Aktuell zählt Kräling in seiner Zwischenbilanz 69 Jungvögel. Doch diese Zahl ist noch nicht abschließend. Es könnten noch Tiere sterben, außerdem seien nicht alle Storchennester ausreichend einsehbar. In 32 Nestern gibt es Nachwuchs, die meisten auf den Masten der Radenhäuser Lache.

Babys in Schockstarre

Erst in etwa vier Wochen dürfte feststehen, wie viele Jungtiere im Kreis geboren und dann auch flügge geworden sind. Im vergangenen Jahr waren es 66 Tiere, die im Landkreis flügge wurden, so geht es aus Krälings Bilanz, erstellt im vergangenen August, hervor.

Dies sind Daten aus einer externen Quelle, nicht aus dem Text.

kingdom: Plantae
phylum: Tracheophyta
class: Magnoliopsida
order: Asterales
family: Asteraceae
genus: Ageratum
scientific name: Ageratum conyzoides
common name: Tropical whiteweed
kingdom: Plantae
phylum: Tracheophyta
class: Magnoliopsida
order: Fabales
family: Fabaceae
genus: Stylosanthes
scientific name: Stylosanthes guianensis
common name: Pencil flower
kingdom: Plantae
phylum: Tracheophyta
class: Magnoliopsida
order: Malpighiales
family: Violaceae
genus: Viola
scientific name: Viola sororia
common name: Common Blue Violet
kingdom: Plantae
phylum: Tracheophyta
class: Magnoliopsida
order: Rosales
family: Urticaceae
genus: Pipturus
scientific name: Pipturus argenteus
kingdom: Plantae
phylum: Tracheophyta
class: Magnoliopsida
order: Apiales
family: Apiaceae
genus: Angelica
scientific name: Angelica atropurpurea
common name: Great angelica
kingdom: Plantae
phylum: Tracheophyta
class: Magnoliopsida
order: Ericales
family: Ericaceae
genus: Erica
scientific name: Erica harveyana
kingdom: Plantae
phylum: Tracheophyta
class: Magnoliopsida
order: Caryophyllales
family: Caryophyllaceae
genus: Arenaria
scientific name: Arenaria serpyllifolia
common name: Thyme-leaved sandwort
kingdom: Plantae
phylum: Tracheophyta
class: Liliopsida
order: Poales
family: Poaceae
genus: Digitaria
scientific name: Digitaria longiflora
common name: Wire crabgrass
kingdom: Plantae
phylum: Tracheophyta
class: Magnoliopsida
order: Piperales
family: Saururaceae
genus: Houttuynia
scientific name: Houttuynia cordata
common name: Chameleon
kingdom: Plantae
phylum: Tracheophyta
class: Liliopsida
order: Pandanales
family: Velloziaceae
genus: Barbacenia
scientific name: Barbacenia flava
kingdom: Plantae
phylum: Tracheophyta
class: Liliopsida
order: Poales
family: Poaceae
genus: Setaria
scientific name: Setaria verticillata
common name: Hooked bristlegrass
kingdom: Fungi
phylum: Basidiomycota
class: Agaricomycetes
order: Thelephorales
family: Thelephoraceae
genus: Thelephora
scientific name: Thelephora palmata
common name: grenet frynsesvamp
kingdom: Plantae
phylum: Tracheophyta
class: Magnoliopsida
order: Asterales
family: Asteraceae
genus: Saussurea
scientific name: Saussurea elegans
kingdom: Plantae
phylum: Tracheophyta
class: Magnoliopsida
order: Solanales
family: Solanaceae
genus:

In den vergangenen Jahren hatten Kräling und seine Helfer auch immer wieder junge Störche beringt, also mit Ringen versehen. Das ist nur eine begrenzte Zeit nach der Geburt möglich, eigentlich nur einige Wochen. „Die jungen Störche verfallen in den ersten Wochen in eine Art Schockstarre und kauern sich an den Boden des Nestes, wenn Gefahr droht“, sagt Kräling. Dann lassen sie sich beringen.

Elternteil kam in Hachborn zur Welt

Ist dieses Entwicklungsstadium der Tiere vorbei, verzichten die Tierfreunde darauf. „Denn wir wollen nichts riskieren“, betont der Schröcker im Gespräch mit dieser Zeitung. Die Ringe machen es möglich, je nachdem genau festzustellen, welches Tier auf welchem Nest sitzt. Es gab auch dieses Frühjahr wieder einige Besonderheiten.

So ist erstmals seit vielen Jahren ein älterer Mast in Rüdigheim von einem Storchenpaar mit Nachwuchs besetzt. Übrigens von mindestens einem Vogel, der in Hachborn das Licht der Welt erblickt hat und inzwischen zwei Jahre alt ist.

Störche sind eigenwillig

Gibt es nicht Grenzen für die Entwicklung der Storchenpopulation im Landkreis? „Dies erkennen die Tiere, die sich ansiedeln wollen, schon selbst. Das Futter setzt die Grenze“, antwortet Kräling. Noch ist diese Situation, dass Störche angesichts zu vieler Artgenossen lieber weiterziehen, wohl nicht erreicht.

Es könnten noch einige Tiere hinzukommen, so Krälings Einschätzung. Gleichwohl will der Nabu darauf verzichten, noch weitere Masten aufzustellen. Lediglich die bereits genehmigten Masten, die etwa als Ersatz dienen sollen, werden noch gestellt werden. Dass Störche eigenwillige Tiere sind, haben die Storchenfreunde im Landkreis in Heskem beobachtet. Statt das fertig vorbereitete Nest zu wählen, siedelten sich die Tiere 50 Meter entfernt davon auf einem Silodach an.